Si el saber popular ha bautizado el dinero como “el excremento del Diablo”, la astucia de Lutero (a quien sus deposiciones inspiraron la Reforma, según cuentan sus biógrafos) consistió en arrebatarle el dinero al demonio y hacerlo bendecir por Dios. Con ello dio luz verde al capitalismo, que no por nada va mucho mejor con el pragmatismo protestante que con las memeces de los católicos, los cuales aún hoy siguen avergonzándose por hacer lo mismo que los otros.
Con el esfínter anal se puede obrar como con el gasto público: abrirlo o contraerlo. Del mismo modo que el erotismo anal keynesiano se opone al friedmaniano, hay quienes gozan de gastar así como otros encuentran su placer más exquisito en retener. Esto último demuestra que la idea habitual de que el dinero solo existe en función de aquello que puede comprar es absolutamente falsa. El dinero puede proporcionar un goce por sí mismo, por el mero hecho de su retención y acumulación.
Mucha gente tiene el prejuicio de que psicoanalizarse es cosa de ricos, y se equivocan de cabo a rabo. En primer lugar, porque esta idea es propia de quienes desconocen por completo la psicología del rico: los ricos no pagan. No es que no paguen sus sesiones de psicoanálisis, es que sencillamente no pagan nada. Esa es, ni más ni menos, que la posición del rico: no pagar ningún precio. Por ese motivo, resulta un contrasentido pretender que paguen más impuestos. Si lo hiciesen ya no serían ellos mismos, los ricos, aunque la fortuna siguiera saliéndoseles por las orejas. Es muy poco frecuente que un rico se psicoanalice: no suele estar dispuesto a pagar el precio que supone saber. Prefiere contratar a otros para que se encarguen del saber que él no está dispuesto a asumir.
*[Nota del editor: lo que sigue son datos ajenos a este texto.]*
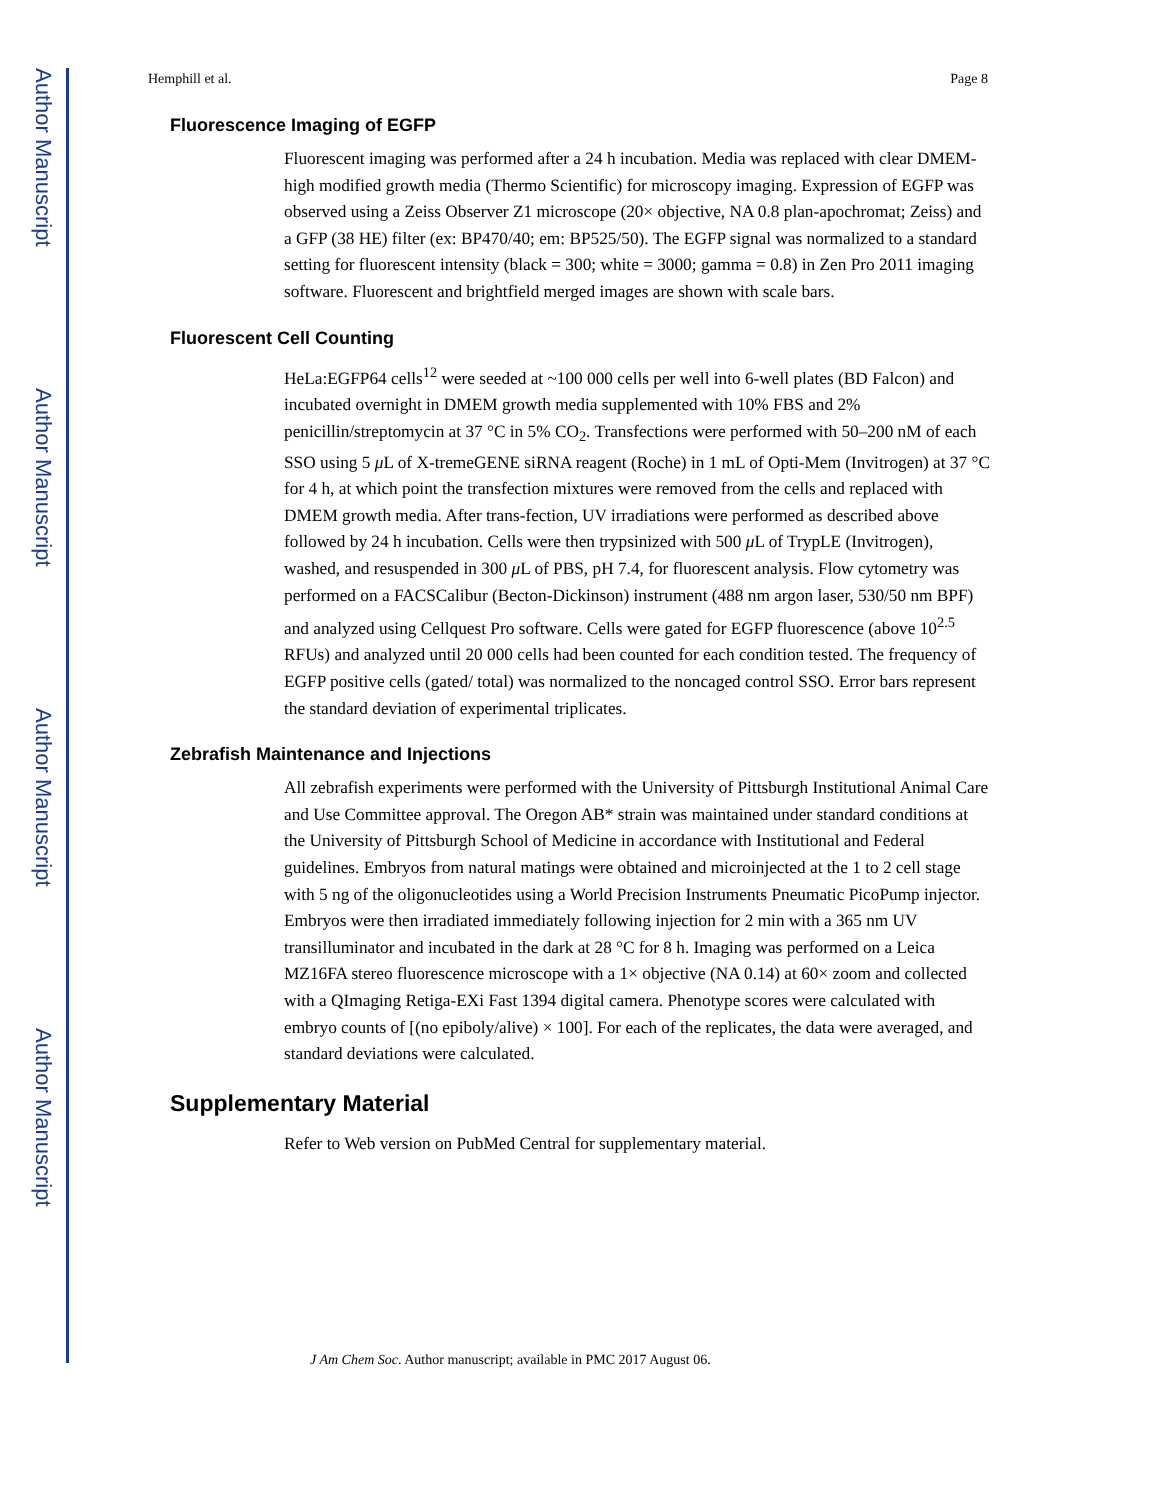Author Manuscript
Author Manuscript
Author Manuscript
Author Manuscript
Hemphill et al. Page 8
Fluorescence Imaging of EGFP
Fluorescent imaging was performed after a 24 h incubation. Media was replaced with clear DMEM-high modified growth media (Thermo Scientific) for microscopy imaging. Expression of EGFP was observed using a Zeiss Observer Z1 microscope (20× objective, NA 0.8 plan-apochromat; Zeiss) and a GFP (38 HE) filter (ex: BP470/40; em: BP525/50). The EGFP signal was normalized to a standard setting for fluorescent intensity (black = 300; white = 3000; gamma = 0.8) in Zen Pro 2011 imaging software. Fluorescent and brightfield merged images are shown with scale bars.
Fluorescent Cell Counting
HeLa:EGFP64 cells<sup>12</sup> were seeded at ~100 000 cells per well into 6-well plates (BD Falcon) and incubated overnight in DMEM growth media supplemented with 10% FBS and 2% penicillin/streptomycin at 37 °C in 5% CO<sub>2</sub>. Transfections were performed with 50–200 nM of each SSO using 5 μ L of X-tremeGENE siRNA reagent (Roche) in 1 mL of Opti-Mem (Invitrogen) at 37 °C for 4 h, at which point the transfection mixtures were removed from the cells and replaced with DMEM growth media. After trans-fection, UV irradiations were performed as described above followed by 24 h incubation. Cells were then trypsinized with 500 μ L of TrypLE (Invitrogen), washed, and resuspended in 300 μ L of PBS, pH 7.4, for fluorescent analysis. Flow cytometry was performed on a FACSCalibur (Becton-Dickinson) instrument (488 nm argon laser, 530/50 nm BPF) and analyzed using Cellquest Pro software. Cells were gated for EGFP fluorescence (above 10<sup>2.5</sup> RFUs) and analyzed until 20 000 cells had been counted for each condition tested. The frequency of EGFP positive cells (gated/ total) was normalized to the noncaged control SSO. Error bars represent the standard deviation of experimental triplicates.
Zebrafish Maintenance and Injections
All zebrafish experiments were performed with the University of Pittsburgh Institutional Animal Care and Use Committee approval. The Oregon AB* strain was maintained under standard conditions at the University of Pittsburgh School of Medicine in accordance with Institutional and Federal guidelines. Embryos from natural matings were obtained and microinjected at the 1 to 2 cell stage with 5 ng of the oligonucleotides using a World Precision Instruments Pneumatic PicoPump injector. Embryos were then irradiated immediately following injection for 2 min with a 365 nm UV transilluminator and incubated in the dark at 28 °C for 8 h. Imaging was performed on a Leica MZ16FA stereo fluorescence microscope with a 1× objective (NA 0.14) at 60× zoom and collected with a QImaging Retiga-EXi Fast 1394 digital camera. Phenotype scores were calculated with embryo counts of [(no epiboly/alive) × 100]. For each of the replicates, the data were averaged, and standard deviations were calculated.
Supplementary Material
Refer to Web version on PubMed Central for supplementary material.
J Am Chem Soc. Author manuscript; available in PMC 2017 August 06.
En segundo lugar, si usted quiere saber algo de sí mismo, algo de su verdad más íntima, tendrá que estar dispuesto a ceder algo, y si no quiere saber nada, posiblemente pagará un precio bastante más caro. Es por esa razón que la terapia analítica se paga. Desde luego, el monto será variable según las posibilidades de cada uno. Un verdadero analista jamás dejará en la puerta a alguien que muestre un deseo decidido de querer saber. Pagar por ello no solo es la prueba de su compromiso, sino la metáfora de aquello de lo que debe desprenderse a fin de conquistar algo mejor para su propia vida. Alrededor de este gesto simbólico veremos desarrollarse los comportamientos más asombrosos: el sacrificio, la mezquindad, el ocultamiento, la exhibición, la generosidad. En suma: toda una amplia gama de pasiones humanas se pondrán en juego a la hora de meter la mano en el bolsillo.
“Agarrado” o “desprendido”, el sujeto siempre muestra algo de su propia intimidad cuando se refiere al dinero, y la sesión analítica es un banco de pruebas incomparable para estudiar lo que la economía no alcanzará nunca a descifrar: la sustancia secreta e impura de lo que mueve el mundo.